Faire le jeu du dominant
La récente reprise annoncée des réunions du conseil d’association UE-Israël et la conclusion d’un partenariat gazier en dépit d’une accélération effrénée de la colonisation, d’une aggravation de la violence de l’occupation et d’une guerre désormais ouverte contre la société civile oblige à ce constat : les relations des Européens avec Israël ne dépendent en aucun cas de sa conduite envers les Palestiniens. «En réalité, la base juridique et politique des relations UE-Israël ne permet pas de reconnaître le rôle d’Israël en tant qu’occupant colonial. », juge le professeur Somdeep Sen3. « Le bloc des 27 n’a aucune intention de changer cela. »

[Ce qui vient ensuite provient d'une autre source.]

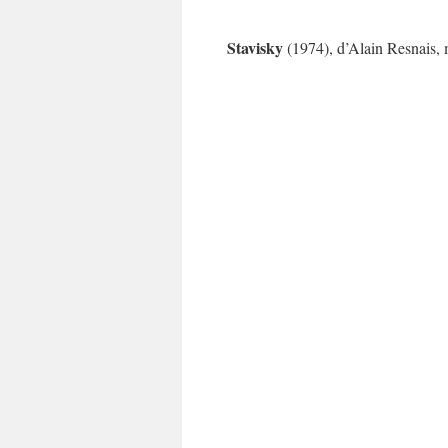
Stavisky
(1974), d’Alain Resnais,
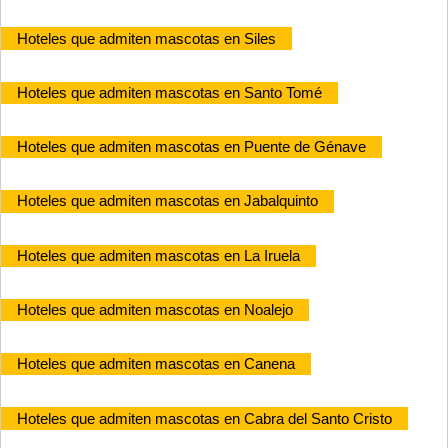
Hoteles que admiten mascotas en Siles
Hoteles que admiten mascotas en Santo Tomé
Hoteles que admiten mascotas en Puente de Génave
Hoteles que admiten mascotas en Jabalquinto
Hoteles que admiten mascotas en La Iruela
Hoteles que admiten mascotas en Noalejo
Hoteles que admiten mascotas en Canena
Hoteles que admiten mascotas en Cabra del Santo Cristo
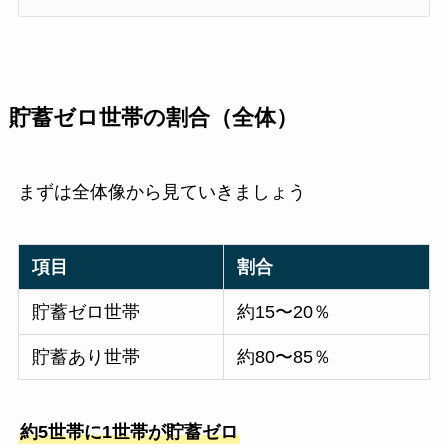
貯蓄ゼロ世帯の割合（全体）
まずは全体像から見ていきましょう
項目
割合
貯蓄ゼロ世帯
約15〜20％
貯蓄あり世帯
約80〜85％
約5世帯に1世帯が貯蓄ゼロ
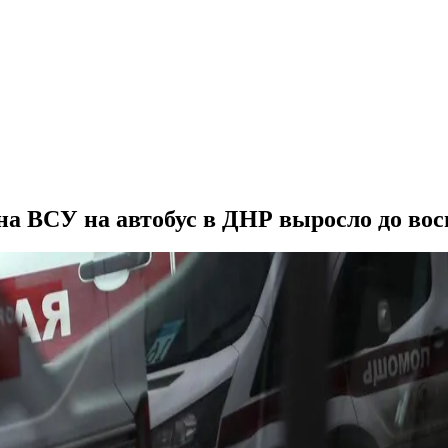
на ВСУ на автобус в ДНР выросло до во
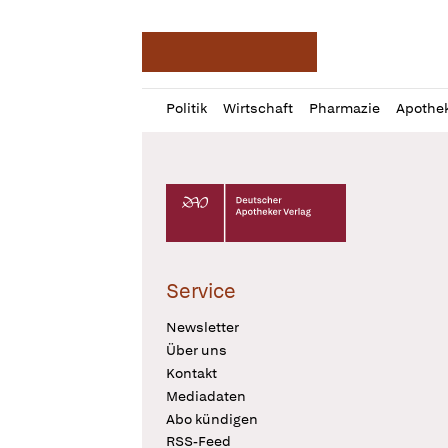
Deutsche Apotheker Ze
Profil
Daz
Politik
Wirtschaft
Pharmazie
Apothe
öffnen
Pur
Abo
öffnen
Deutscher Apotheker Verlag Logo
Service
Newsletter
Über uns
Kontakt
Mediadaten
Abo kündigen
RSS-Feed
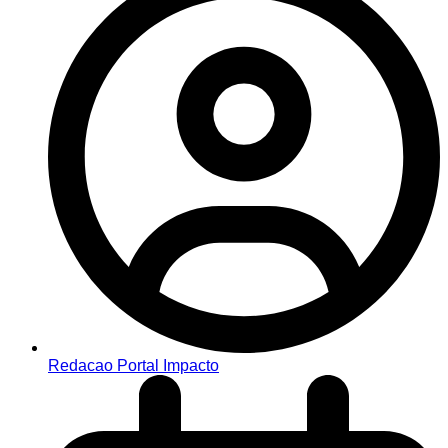
Redacao Portal Impacto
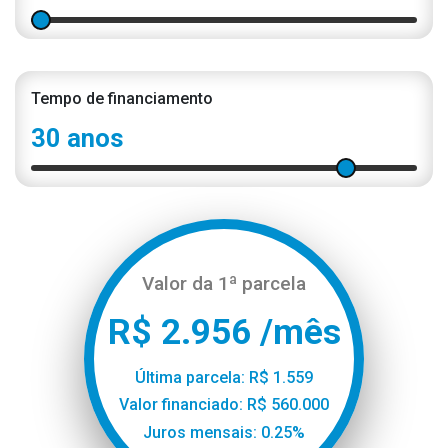
Tempo de financiamento
30 anos
Valor da 1ª parcela
R$ 2.956 /mês
Última parcela: R$ 1.559
Valor financiado: R$ 560.000
Juros mensais: 0.25%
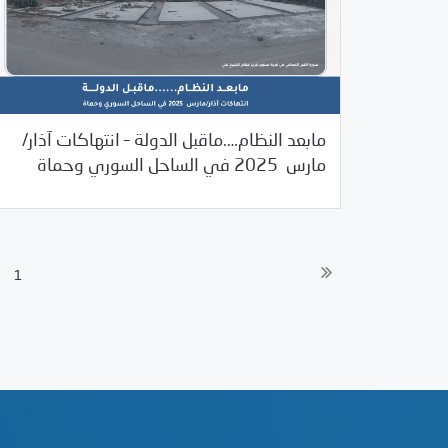
مابعد النظام….ماقبل الدولة – انتهاكات آذار/
07/08/2025
دراسات المركز
مارس 2025 في الساحل السوري وحماة
1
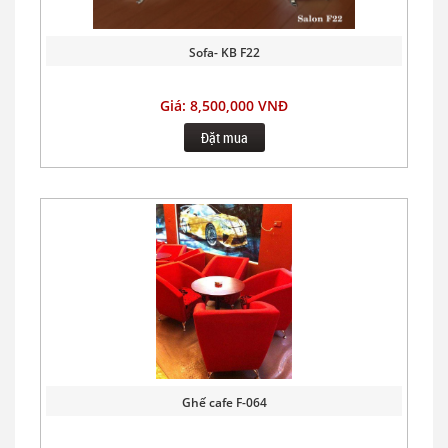
Sofa- KB F22
Giá: 8,500,000 VNĐ
Đặt mua
Ghế cafe F-064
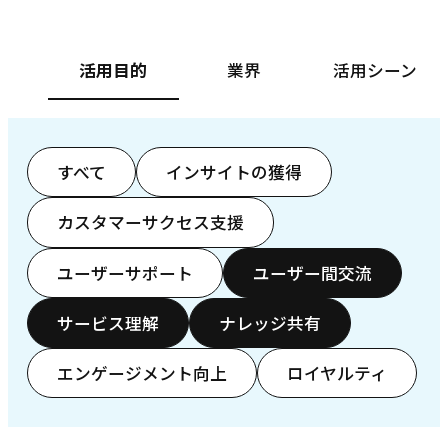
活用目的
業界
活用シーン
すべて
インサイトの獲得
カスタマーサクセス支援
ユーザーサポート
ユーザー間交流
サービス理解
ナレッジ共有
エンゲージメント向上
ロイヤルティ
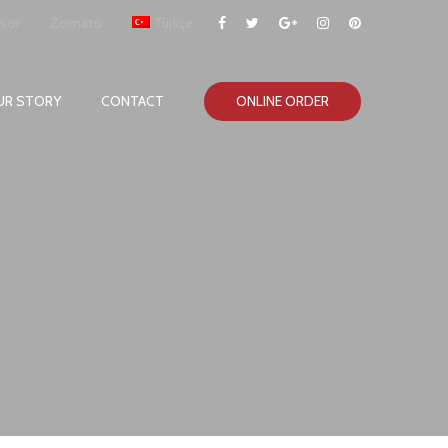
isor
Zomato
Türkçe
UR STORY
CONTACT
ONLINE ORDER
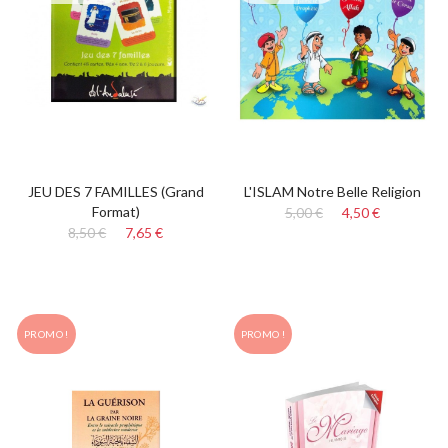
JEU DES 7 FAMILLES (Grand
L'ISLAM Notre Belle Religion
Format)
5,00 €
4,50 €
8,50 €
7,65 €
PROMO !
PROMO !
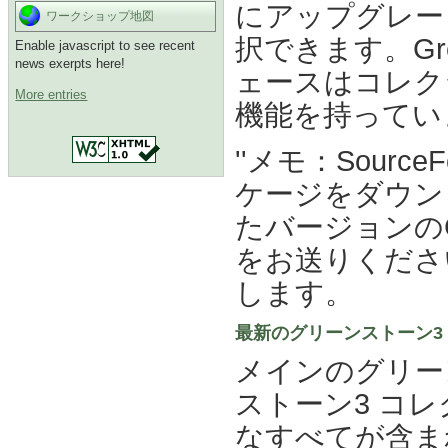
にアップグレード
ワークショップ地図
択できます。Gr
Enable javascript to see recent
news exerpts here!
ェースはコレク
More entries
機能を持ってい
''メモ：Sour
ケージをダウン
たバージョンのG
をお送りくださ
します。
最新のグリーンストーン3 デ
メインのグリー
ストーン3 コ
なすべてが含ま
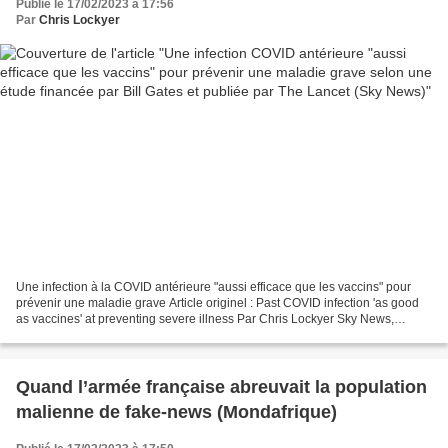
Publié le 17/02/2023 à 17:56
Par
Chris Lockyer
Une infection à la COVID antérieure "aussi efficace que les vaccins" pour
prévenir une maladie grave Article originel : Past COVID infection 'as good
as vaccines' at preventing severe illness Par Chris Lockyer Sky News,
17.02.23 Bien que les recherches...
Quand l’armée française abreuvait la population
malienne de fake-news (Mondafrique)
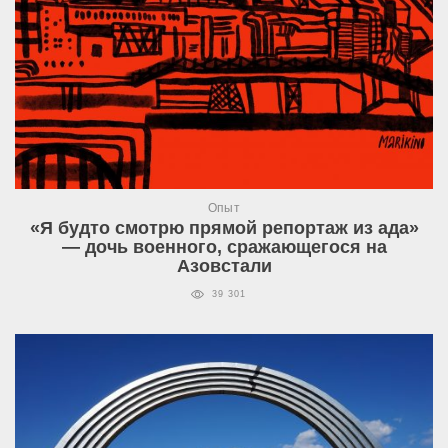
Опыт
«Я будто смотрю прямой репортаж из ада»
— дочь военного, сражающегося на
Азовстали
39 301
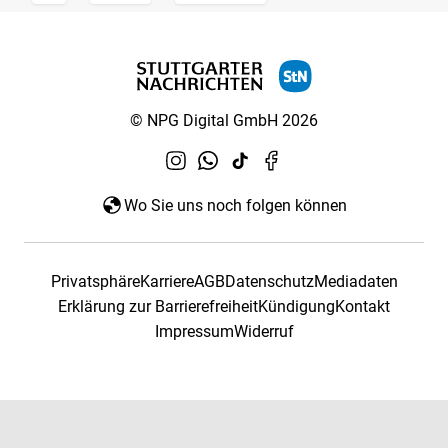
© NPG Digital GmbH 2026
Wo Sie uns noch folgen können
Privatsphäre
Karriere
AGB
Datenschutz
Mediadaten
Erklärung zur Barrierefreiheit
Kündigung
Kontakt
Impressum
Widerruf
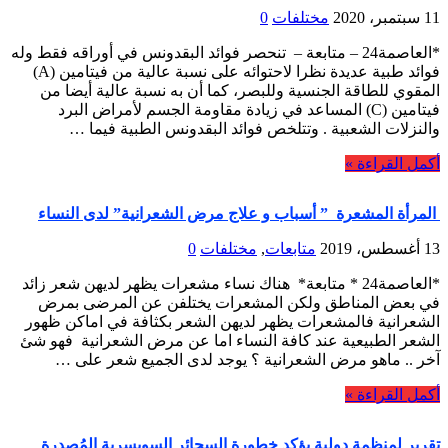
11 سبتمبر، 2020
مختلفات
0
*العاصمة24 – متابعة – تنحصر فوائد البقدونس في أوراقه فقط وله
فوائد طبية عديدة نظرا لاحتوائه على نسبة عالية من فيتامين (A)
المقوي للطاقة الجنسية وللبصر، كما أن به نسبة عالية أيضا من
فيتامين (C) المساعد في زيادة مقاومة الجسم لأمراض البرد
والنزلات الشعبية . وتتلخص فوائد البقدونس الطبية فيما …
أكمل القراءة »
المرأة المشعرة ” أسباب و علاج مرض الشعرانية” لدى النساء
13 أغسطس، 2019
متابعات
,
مختلفات
0
*العاصمة24 * متابعة* هناك نساء مشعرات يظهر لديهن شعر زائد
في بعض المناطق ولكن المشعرات يختلفن عن المرضى بمرض
الشعرانية فالمشعرات يظهر لديهن الشعر بكثافة في اماكن ظهور
الشعر الطبيعية عند كافة النساء اما عن مرض الشعرانية فهو شئ
آخر .. ماهو مرض الشعرانية ؟ يوجد لدى الجميع شعر على …
أكمل القراءة »
تقرير لمنظمة دولية يؤكد خطورة السجائر السويسرية المُصدرة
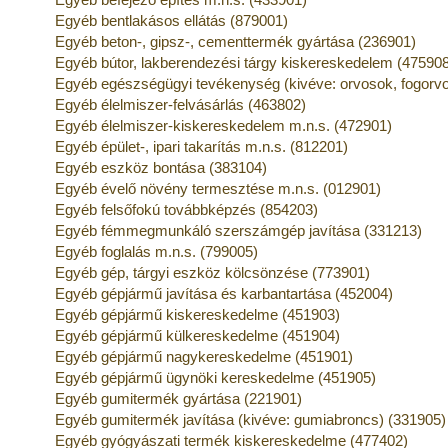
Egyéb bentlakásos ellátás (879001)
Egyéb beton-, gipsz-, cementtermék gyártása (236901)
Egyéb bútor, lakberendezési tárgy kiskereskedelem (47590
Egyéb egészségügyi tevékenység (kivéve: orvosok, fogorv
Egyéb élelmiszer-felvásárlás (463802)
Egyéb élelmiszer-kiskereskedelem m.n.s. (472901)
Egyéb épület-, ipari takarítás m.n.s. (812201)
Egyéb eszköz bontása (383104)
Egyéb évelő növény termesztése m.n.s. (012901)
Egyéb felsőfokú továbbképzés (854203)
Egyéb fémmegmunkáló szerszámgép javítása (331213)
Egyéb foglalás m.n.s. (799005)
Egyéb gép, tárgyi eszköz kölcsönzése (773901)
Egyéb gépjármű javítása és karbantartása (452004)
Egyéb gépjármű kiskereskedelme (451903)
Egyéb gépjármű külkereskedelme (451904)
Egyéb gépjármű nagykereskedelme (451901)
Egyéb gépjármű ügynöki kereskedelme (451905)
Egyéb gumitermék gyártása (221901)
Egyéb gumitermék javítása (kivéve: gumiabroncs) (331905)
Egyéb gyógyászati termék kiskereskedelme (477402)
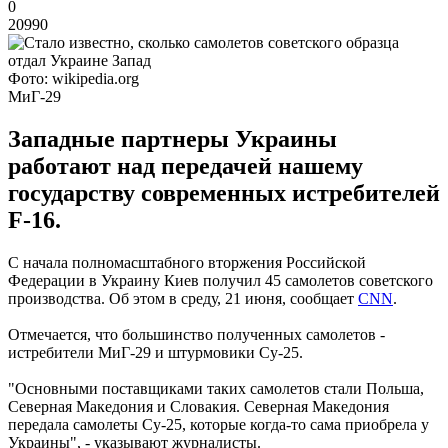
0
20990
Фото: wikipedia.org
МиГ-29
Западные партнеры Украины
работают над передачей нашему
государству современных истребителей
F-16.
С начала полномасштабного вторжения Российской
Федерации в Украину Киев получил 45 самолетов советского
производства. Об этом в среду, 21 июня, сообщает
CNN
.
Отмечается, что большинство полученных самолетов -
истребители МиГ-29 и штурмовики Су-25.
"Основными поставщиками таких самолетов стали Польша,
Северная Македония и Словакия. Северная Македония
передала самолеты Су-25, которые когда-то сама приобрела у
Украины", - указывают журналисты.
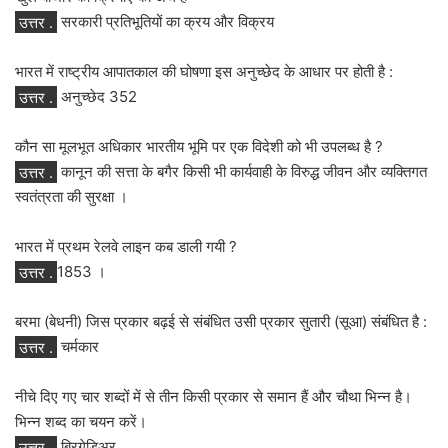
उत्तर .
सरकारी प्रतिभूतियों का क्रय और विक्रय
भारत में राष्ट्रीय आपातकाल की घोषणा इस अनुच्छेद के आधार पर होती है :
उत्तर .
अनुच्छेद 352
कौन सा मूलभूत अधिकार भारतीय भूमि पर एक विदेशी को भी उपलब्ध है ?
उत्तर .
कानून की सत्ता के बगैर किसी भी कार्यवाही के विरुद्ध जीवन और व्यक्तिगत
स्वतंत्रता की सुरक्षा ।
भारत में प्रथम रेलवे लाइन कब डाली गयी ?
उत्तर .
1853 ।
बरमा (बेधनी) जिस प्रकार बढ़ई से संबंधित उसी प्रकार सुतारी (सूआ) संबंधित है :
उत्तर .
चर्मकार
नीचे दिए गए चार शब्दों में से तीन किसी प्रकार से समान हैं और चौथा भिन्न है।
भिन्न शब्द का चयन करें।
उत्तर .
ब्रिगेडिअर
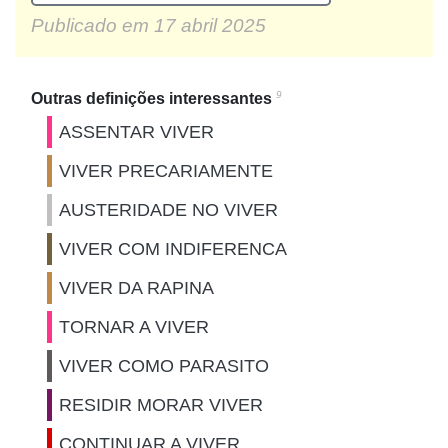
Publicado em
17 abril 2025
9
Outras definições interessantes
ASSENTAR VIVER
VIVER PRECARIAMENTE
AUSTERIDADE NO VIVER
VIVER COM INDIFERENCA
VIVER DA RAPINA
TORNAR A VIVER
VIVER COMO PARASITO
RESIDIR MORAR VIVER
CONTINUAR A VIVER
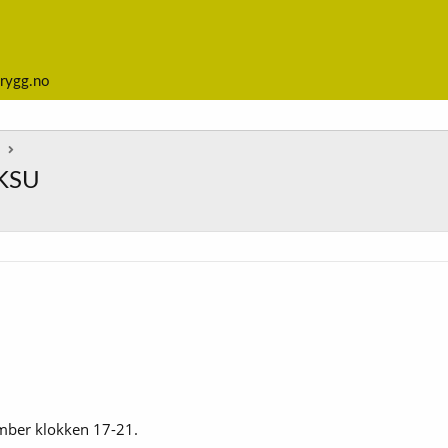
rygg.no
l
 KSU
mber klokken 17-21.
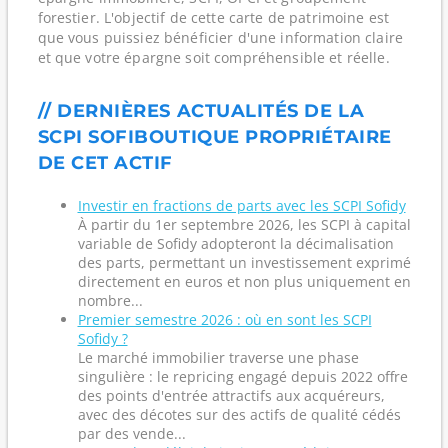
forestier. L'objectif de cette carte de patrimoine est
que vous puissiez bénéficier d'une information claire
et que votre épargne soit compréhensible et réelle.
// DERNIÈRES ACTUALITÉS DE LA
SCPI SOFIBOUTIQUE PROPRIÉTAIRE
DE CET ACTIF
Investir en fractions de parts avec les SCPI Sofidy
À partir du 1er septembre 2026, les SCPI à capital
variable de Sofidy adopteront la décimalisation
des parts, permettant un investissement exprimé
directement en euros et non plus uniquement en
nombre...
Premier semestre 2026 : où en sont les SCPI
Sofidy ?
Le marché immobilier traverse une phase
singulière : le repricing engagé depuis 2022 offre
des points d'entrée attractifs aux acquéreurs,
avec des décotes sur des actifs de qualité cédés
par des vende...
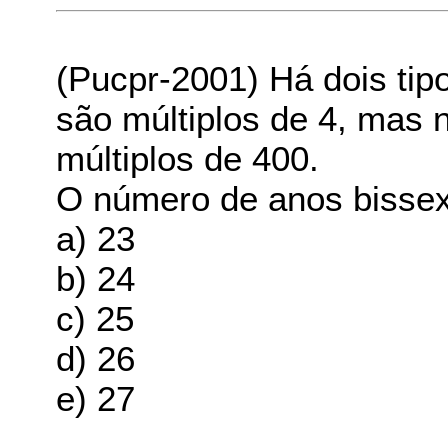
(Pucpr-2001) Há dois tip
são múltiplos de 4, mas 
múltiplos de 400.
O número de anos bissext
a) 23
b) 24
c) 25
d) 26
e) 27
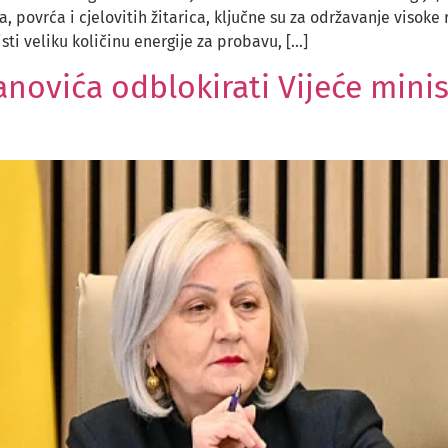
 povrća i cjelovitih žitarica, ključne su za održavanje visoke
sti veliku količinu energije za probavu, […]
ovića odblokirati Vijeće minist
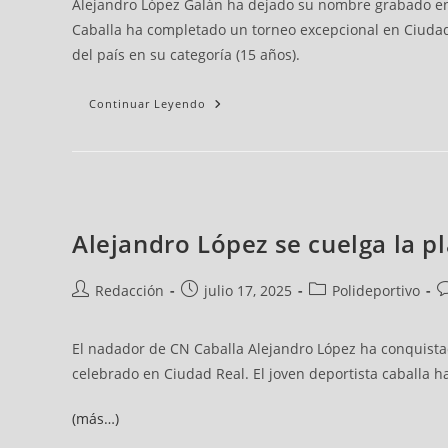
Alejandro López Galán ha dejado su nombre grabado en 
Caballa ha completado un torneo excepcional en Ciudad
del país en su categoría (15 años).
Continuar Leyendo
Alejandro López se cuelga la pl
Redacción
julio 17, 2025
Polideportivo
El nadador de CN Caballa Alejandro López ha conquista
celebrado en Ciudad Real. El joven deportista caballa
(más…)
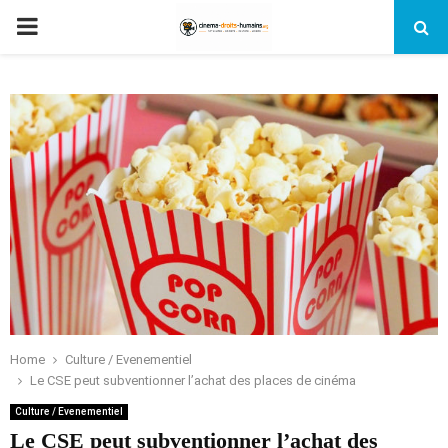
PRIMARY
MENU
Home
Culture / Evenementiel
Le CSE peut subventionner l’achat des places de cinéma
Culture / Evenementiel
Le CSE peut subventionner l’achat des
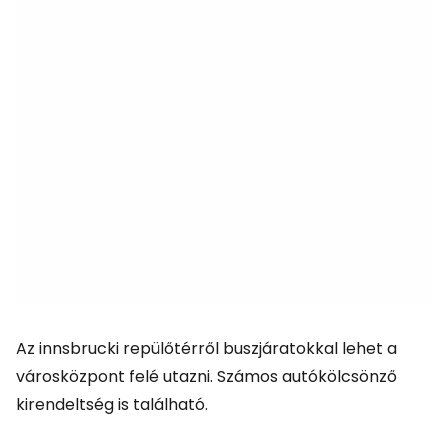
Az innsbrucki repülőtérről buszjáratokkal lehet a
városközpont felé utazni. Számos autókölcsönző
kirendeltség is található.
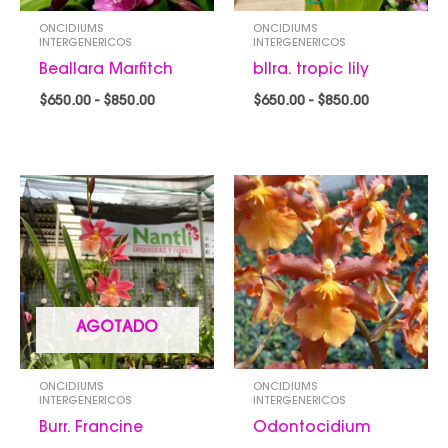
ONCIDIUMS
ONCIDIUMS
INTERGENERICOS
INTERGENERICOS
Beallara Marfitch
bllra. tropic lily
$
650.00
-
$
850.00
$
650.00
-
$
850.00
Rango
Rango
de
de
precios:
precios:
desde
desde
$750.00
$600.00
hasta
hasta
$850.00
$850.00
AGOTADO
ONCIDIUMS
ONCIDIUMS
INTERGENERICOS
INTERGENERICOS
Burr. Francine
Odontocidium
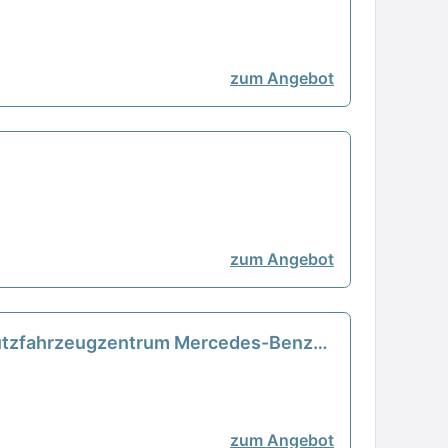
zum Angebot
zum Angebot
Nutzfahrzeugzentrum Mercedes-Benz
zum Angebot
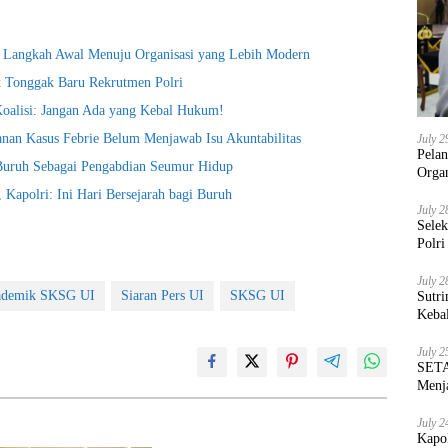
i Langkah Awal Menuju Organisasi yang Lebih Modern
t Tonggak Baru Rekrutmen Polri
Koalisi: Jangan Ada yang Kebal Hukum!
nan Kasus Febrie Belum Menjawab Isu Akuntabilitas
July 2
Pela
 Buruh Sebagai Pengabdian Seumur Hidup
Orga
Kapolri: Ini Hari Bersejarah bagi Buruh
July 2
Sele
Polri
July 2
kademik SKSG UI
Siaran Pers UI
SKSG UI
Sutri
Keba
July 2
SETA
Menja
July 2
Kapo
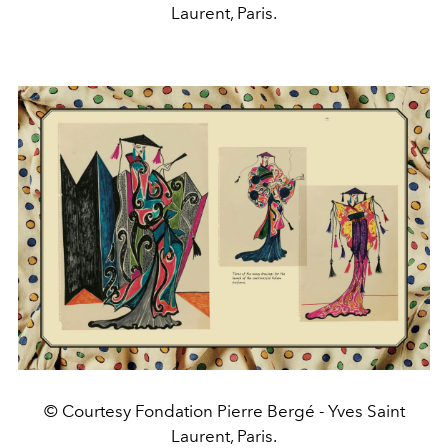
Laurent, Paris.
© Courtesy Fondation Pierre Bergé - Yves Saint
Laurent, Paris.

Dans ces conditions, oser prétendre aspirer au statut d’ «honest broker»4 dans le conflit israélo-palestinien tient de l’abus de langage des plus cyniques. Faute de se décider à dépasser le stade incantatoire et à réduire le déséquilibre sur le terrain en exerçant des pressions dignes de ce nom sur Israël, l’UE sera cantonnée à jouer le rôle qui convient parfaitement à ce dernier : celui non pas d’intermédiaire entre les deux acteurs du conflit, mais de facilitateur du régime d’oppression imposé par le dominant au dominé.
1 Pascal Boniface, “Faut-il continuer d’aider l’Autorité palestinienne ?”, www.iris-france.org, 22 octobre 2021
2 Martin Konecny, “Six EU double standards on Israel “, www. euobserver.com, 22 février 2016
3 Somdeep Sen, “The EU is not an honest broker between Israel and Palestine”, www.aljazeera.com , 8 septembre 2022
4 Honest Broker, ou « intermédiaire honnête », désigne en diplomatie un agent reconnu comme impartial par les protagonistes d’un conflit et susceptible de jouer les médiateurs.